One of the most distinct features of the new Google Finance site is its incorporation of Flash technology to create more dynamic stock charts than those that are currently on Yahoo Finance. Google Finance visitors can chart the daily ups and downs of a particular market just by scrolling over its name. Likewise, they can chart a stock's trajectory over one to five days, one to six months, or several years by dragging a slider, which also determines related news headlines that appear next to the charts.
Google's site is also unique for its absence of any advertising--for the moment. "Text ads are definitely a possibility when we're sure we have the right product," said Katie Jacobs Stanton, a senior product manager at Google. "Rich media is not something we're considering in the short term."
By contrast, Yahoo Finance considers its marketing partnerships an essential part of its offering. "Along with balancing our relationships with users and advertisers, the most important thing for us is making sure we're relevant to marketers," said Richard Kosinski, category head for business and finance at Yahoo. "We have to provide marketers with the best solutions, and part of that is helping them understand user behavior on our site."
Google also offers users the ability to search for stock quotes either by a company's name or ticker symbol, while Yahoo requires users to use the ticker symbol. Google Finance users also have access to information on privately held companies, as well as blog posts from Blog Search and Google Group posts.

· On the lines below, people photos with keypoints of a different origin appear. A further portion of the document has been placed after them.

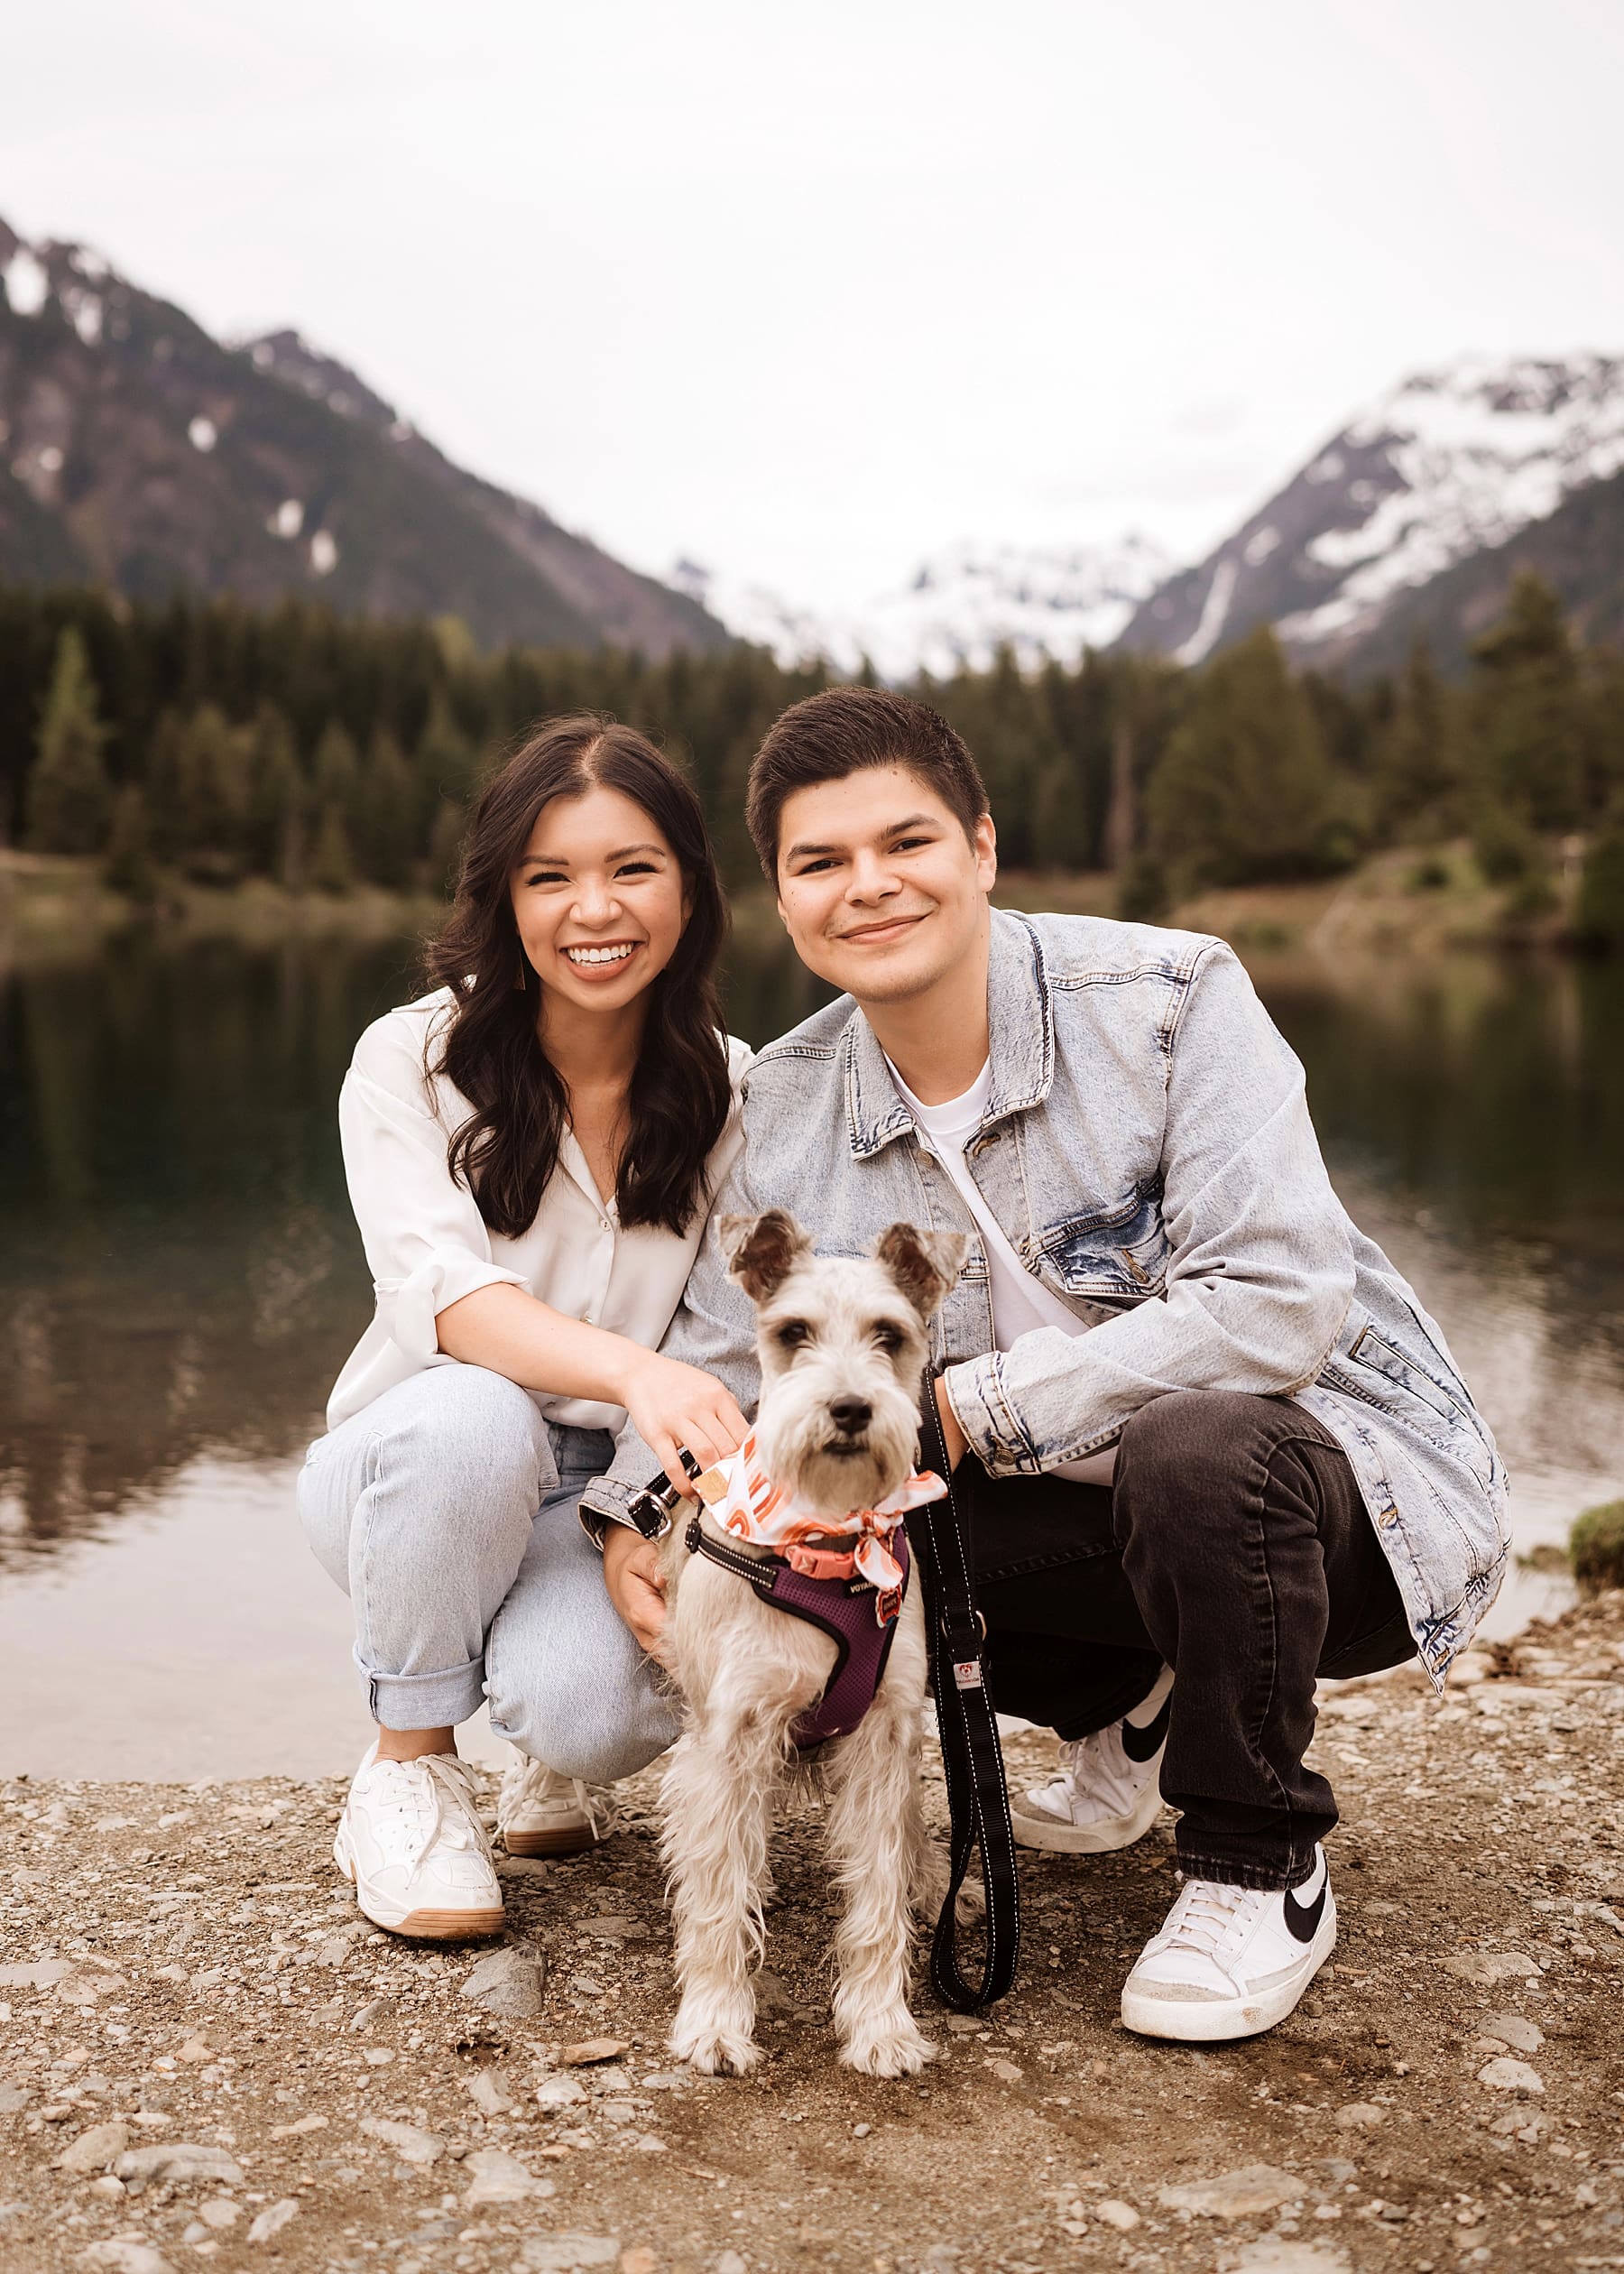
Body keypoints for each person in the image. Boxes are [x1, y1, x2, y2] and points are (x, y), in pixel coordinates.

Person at [586, 685, 1509, 2042]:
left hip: (1334, 1509)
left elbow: (1279, 1300)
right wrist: (641, 1511)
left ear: (983, 848)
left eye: (906, 843)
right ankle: (1120, 1702)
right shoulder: (785, 1097)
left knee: (1201, 1447)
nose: (870, 886)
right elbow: (733, 1352)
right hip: (1082, 1532)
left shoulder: (1173, 1000)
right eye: (821, 863)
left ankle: (1259, 1858)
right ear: (785, 904)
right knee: (846, 1526)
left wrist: (975, 1408)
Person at [300, 716, 750, 1940]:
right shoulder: (409, 1057)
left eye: (631, 869)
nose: (592, 909)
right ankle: (408, 1767)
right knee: (476, 1416)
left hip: (607, 1485)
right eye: (549, 876)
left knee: (595, 1717)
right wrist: (633, 1372)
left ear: (693, 890)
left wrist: (642, 1503)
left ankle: (535, 1740)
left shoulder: (738, 1088)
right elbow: (445, 1304)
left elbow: (728, 1344)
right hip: (412, 1469)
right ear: (503, 896)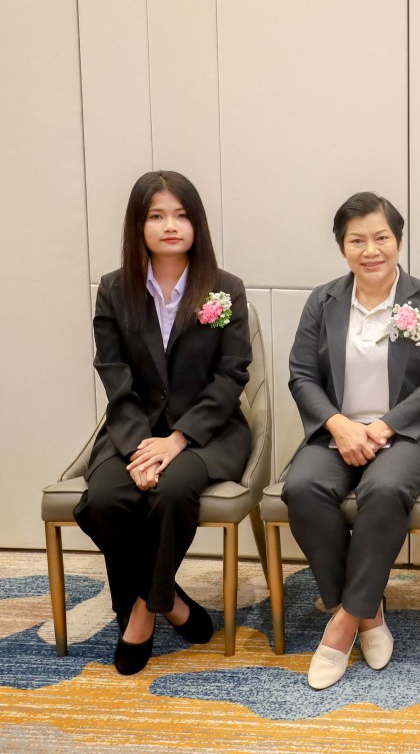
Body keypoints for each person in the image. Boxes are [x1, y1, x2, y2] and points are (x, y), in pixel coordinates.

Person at [75, 171, 252, 675]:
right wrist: (141, 446)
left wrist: (177, 440)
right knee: (105, 498)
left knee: (173, 491)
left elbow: (231, 375)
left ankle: (140, 612)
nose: (170, 225)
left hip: (207, 432)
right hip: (133, 428)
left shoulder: (225, 289)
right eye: (156, 216)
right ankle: (170, 600)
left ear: (196, 223)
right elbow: (114, 375)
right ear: (138, 225)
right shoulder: (114, 290)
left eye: (181, 215)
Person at [283, 192, 420, 690]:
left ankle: (342, 624)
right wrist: (339, 425)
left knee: (384, 489)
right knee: (302, 488)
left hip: (406, 434)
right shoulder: (323, 301)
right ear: (342, 247)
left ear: (398, 241)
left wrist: (383, 427)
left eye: (381, 237)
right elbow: (301, 375)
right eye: (356, 240)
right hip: (337, 431)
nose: (370, 250)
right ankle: (369, 612)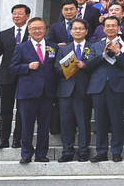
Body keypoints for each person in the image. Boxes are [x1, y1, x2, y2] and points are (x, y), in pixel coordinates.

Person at [9, 17, 57, 164]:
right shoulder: (21, 47)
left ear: (45, 29)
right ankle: (26, 153)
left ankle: (41, 153)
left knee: (44, 126)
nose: (37, 31)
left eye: (40, 28)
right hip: (27, 93)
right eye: (34, 28)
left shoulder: (53, 46)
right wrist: (27, 67)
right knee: (27, 125)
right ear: (29, 30)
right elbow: (13, 67)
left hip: (47, 93)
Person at [85, 16, 124, 162]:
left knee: (117, 120)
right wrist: (103, 54)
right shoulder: (96, 45)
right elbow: (89, 64)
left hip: (117, 86)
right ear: (103, 29)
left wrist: (117, 52)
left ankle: (117, 152)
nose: (110, 28)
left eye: (113, 26)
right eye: (108, 26)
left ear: (119, 28)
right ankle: (101, 152)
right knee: (100, 121)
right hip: (98, 86)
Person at [0, 4, 29, 150]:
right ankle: (3, 139)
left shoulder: (32, 32)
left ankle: (18, 140)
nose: (16, 16)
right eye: (14, 13)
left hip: (25, 76)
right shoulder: (4, 33)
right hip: (6, 76)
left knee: (22, 110)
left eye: (20, 13)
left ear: (27, 16)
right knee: (5, 110)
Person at [53, 18, 93, 162]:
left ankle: (83, 151)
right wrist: (68, 68)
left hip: (84, 90)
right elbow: (56, 68)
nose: (78, 31)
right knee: (66, 123)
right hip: (65, 90)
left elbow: (95, 65)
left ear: (86, 31)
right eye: (75, 28)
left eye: (81, 28)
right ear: (70, 31)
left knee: (83, 122)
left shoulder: (92, 47)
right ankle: (67, 151)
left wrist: (85, 65)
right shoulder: (63, 49)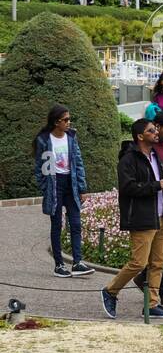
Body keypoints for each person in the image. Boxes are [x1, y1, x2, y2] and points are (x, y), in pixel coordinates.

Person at [100, 118, 163, 320]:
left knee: (158, 263)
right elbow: (128, 188)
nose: (156, 132)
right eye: (151, 130)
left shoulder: (154, 155)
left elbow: (159, 182)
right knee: (138, 263)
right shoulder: (129, 159)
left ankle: (151, 304)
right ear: (140, 136)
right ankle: (110, 291)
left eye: (155, 129)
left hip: (160, 216)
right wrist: (155, 185)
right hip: (142, 218)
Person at [130, 110, 163, 309]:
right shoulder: (150, 147)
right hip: (157, 204)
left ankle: (145, 277)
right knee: (156, 254)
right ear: (157, 128)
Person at [33, 104, 94, 278]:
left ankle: (77, 262)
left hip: (71, 183)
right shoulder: (44, 140)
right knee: (56, 225)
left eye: (69, 119)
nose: (69, 122)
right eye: (65, 120)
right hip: (54, 185)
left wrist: (82, 187)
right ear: (56, 121)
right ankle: (59, 264)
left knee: (75, 223)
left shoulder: (71, 137)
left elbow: (79, 163)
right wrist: (45, 188)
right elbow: (40, 168)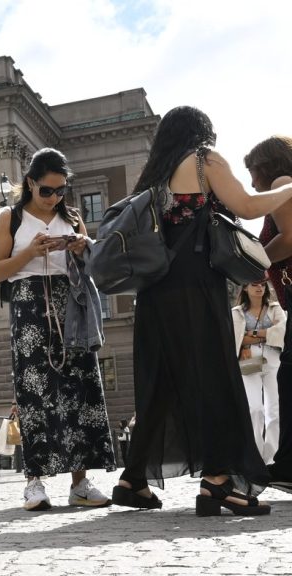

"We consider the inclusion of blog posts to be a major added value for readers, helping them to understand why stocks are performing the way they are," said Google's Stanton.
Google Finance is licensing company summaries, excerpts from financial reports, and management lists from Reuters, Hoover's, and Morningstar, among other source companies. But, contrary to various media reports on Tuesday, this is not the first time that Google has licensed content, Stanton said.